4. The last important point for the strengthening of our faith is, that we let God work for us, when the hour of the trial of our faith comes, and do not work a deliverance of our own. Wherever God has given faith, it is given, among other reasons, for the very purpose of being tried. Yea, however weak our faith may be, God will try it; only with this restriction, that as, in every way, he leads us on gently, gradually, patiently, so also with reference to the trial of our faith. At first, our faith will be tried very little in comparison with what it may be afterwards; for God never lays more upon us than he is willing to enable us to bear. Now, when the trial of faith comes, we are naturally inclined to distrust God, and to trust rather in ourselves, or in our friends, or in circumstances. We will rather work a deliverance of our own, somehow or other, than simply look to God and wait for his help.

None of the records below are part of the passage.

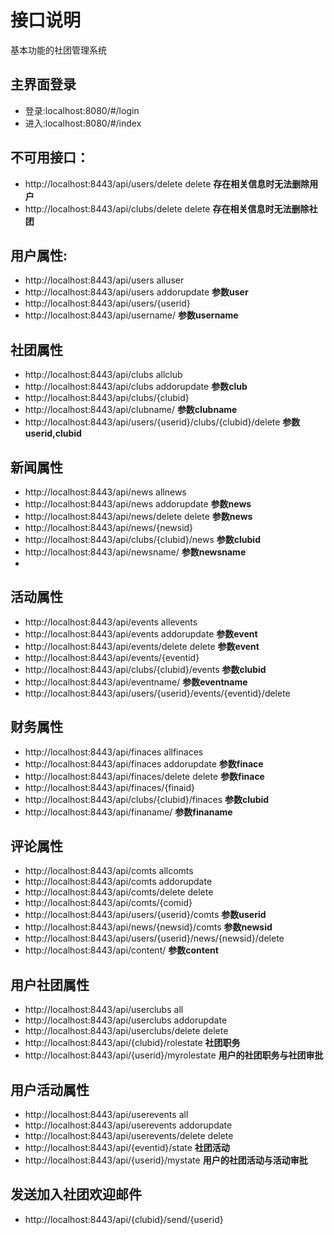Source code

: # 接口说明
基本功能的社团管理系统

## 主界面登录
 * 登录:localhost:8080/#/login
 * 进入:localhost:8080/#/index


## 不可用接口：
 * http://localhost:8443/api/users/delete    delete      **存在相关信息时无法删除用户**
 * http://localhost:8443/api/clubs/delete    delete      **存在相关信息时无法删除社团**


## 用户属性:
 * http://localhost:8443/api/users           alluser
 * http://localhost:8443/api/users           addorupdate   **参数user**
 * http://localhost:8443/api/users/{userid}  
 * http://localhost:8443/api/username/        **参数username**

  


## 社团属性
*  http://localhost:8443/api/clubs          allclub
*  http://localhost:8443/api/clubs          addorupdate     **参数club**
*  http://localhost:8443/api/clubs/{clubid}
*  http://localhost:8443/api/clubname/       **参数clubname**
*  http://localhost:8443/api/users/{userid}/clubs/{clubid}/delete  **参数userid,clubid**
  

## 新闻属性
*  http://localhost:8443/api/news          allnews       
*  http://localhost:8443/api/news          addorupdate    **参数news**
*  http://localhost:8443/api/news/delete   delete         **参数news**
*  http://localhost:8443/api/news/{newsid}
*  http://localhost:8443/api/clubs/{clubid}/news      **参数clubid**
*  http://localhost:8443/api/newsname/    **参数newsname**
*  

## 活动属性
*  http://localhost:8443/api/events        allevents
*  http://localhost:8443/api/events        addorupdate   **参数event**
*  http://localhost:8443/api/events/delete  delete        **参数event**
*  http://localhost:8443/api/events/{eventid}
*  http://localhost:8443/api/clubs/{clubid}/events       **参数clubid**
*  http://localhost:8443/api/eventname/    **参数eventname**
*  http://localhost:8443/api/users/{userid}/events/{eventid}/delete

## 财务属性
*  http://localhost:8443/api/finaces         allfinaces
*  http://localhost:8443/api/finaces         addorupdate   **参数finace**
*  http://localhost:8443/api/finaces/delete  delete        **参数finace**
*  http://localhost:8443/api/finaces/{finaid}
*  http://localhost:8443/api/clubs/{clubid}/finaces        **参数clubid**
*  http://localhost:8443/api/finaname/     **参数finaname**
  
## 评论属性
*  http://localhost:8443/api/comts          allcomts
*  http://localhost:8443/api/comts          addorupdate
*  http://localhost:8443/api/comts/delete   delete
*  http://localhost:8443/api/comts/{comid}
*  http://localhost:8443/api/users/{userid}/comts          **参数userid**
*  http://localhost:8443/api/news/{newsid}/comts           **参数newsid**
*  http://localhost:8443/api/users/{userid}/news/{newsid}/delete
*  http://localhost:8443/api/content/     **参数content**

## 用户社团属性
*  http://localhost:8443/api/userclubs    all
*  http://localhost:8443/api/userclubs    addorupdate
*  http://localhost:8443/api/userclubs/delete  delete
*  http://localhost:8443/api/{clubid}/rolestate    **社团职务**
*  http://localhost:8443/api/{userid}/myrolestate  **用户的社团职务与社团审批**

## 用户活动属性
*  http://localhost:8443/api/userevents   all
*  http://localhost:8443/api/userevents   addorupdate
*  http://localhost:8443/api/userevents/delete  delete
*  http://localhost:8443/api/{eventid}/state      **社团活动** 
*  http://localhost:8443/api/{userid}/mystate     **用户的社团活动与活动审批**

## 发送加入社团欢迎邮件
*  http://localhost:8443/api/{clubid}/send/{userid}











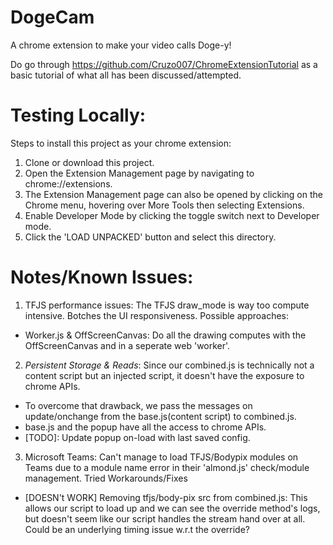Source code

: # DogeCam
 A chrome extension to make your video calls Doge-y!

 Do go through https://github.com/Cruzo007/ChromeExtensionTutorial as a basic tutorial of what all has been discussed/attempted.


# Testing Locally:

Steps to install this project as your chrome extension:
1. Clone or download this project.
2. Open the Extension Management page by navigating to chrome://extensions.
3. The Extension Management page can also be opened by clicking on the Chrome menu, hovering over More Tools then selecting Extensions.
4. Enable Developer Mode by clicking the toggle switch next to Developer mode.
5. Click the 'LOAD UNPACKED' button and select this directory.


# Notes/Known Issues:

1. TFJS performance issues: The TFJS draw_mode is way too compute intensive. Botches the UI responsiveness. Possible approaches:
  * Worker.js & OffScreenCanvas: Do all the drawing computes with the OffScreenCanvas and in a seperate web 'worker'.
  
2. *Persistent Storage & Reads*: Since our combined.js is technically not a content script but an injected script, it doesn't have the exposure to chrome APIs.
  * To overcome that drawback, we pass the messages on update/onchange from the base.js(content script) to combined.js.
  * base.js and the popup have all the access to chrome APIs.
  * [TODO]: Update popup on-load with last saved config.

3. Microsoft Teams: Can't manage to load TFJS/Bodypix modules on Teams due to a module name error in their 'almond.js' check/module management. Tried Workarounds/Fixes 
  * [DOESN't WORK] Removing tfjs/body-pix src from combined.js: This allows our script to load up and we can see the override method's logs, but doesn't seem like our script handles the stream hand over at all. Could be an underlying timing issue w.r.t the override?
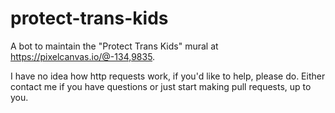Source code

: # protect-trans-kids
A bot to maintain the "Protect Trans Kids" mural at https://pixelcanvas.io/@-134,9835.

I have no idea how http requests work, if you'd like to help, please do. Either contact me if you have questions or just start making pull requests, up to you.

But if we do not patiently wait for God’s help, if we work a deliverance of our own, then at the next trial of our faith it will be thus again, we shall be again inclined to deliver ourselves; and thus, with every fresh instance of that kind, our faith will decrease; whilst, on the contrary, were we to stand still in order to see the salvation of God, to see his hand stretched out on our behalf, trusting in him alone, then our faith would be increased, and with every fresh case in which the hand of God is stretched out on our behalf in the hour of the trial of our faith, our faith would be increased yet more. Would the believer, therefore, have his faith strengthened, he must, especially, give time to God, who tries his faith in order to prove to his child, in the end, how willing he is to help and deliver him, the moment it is good for him.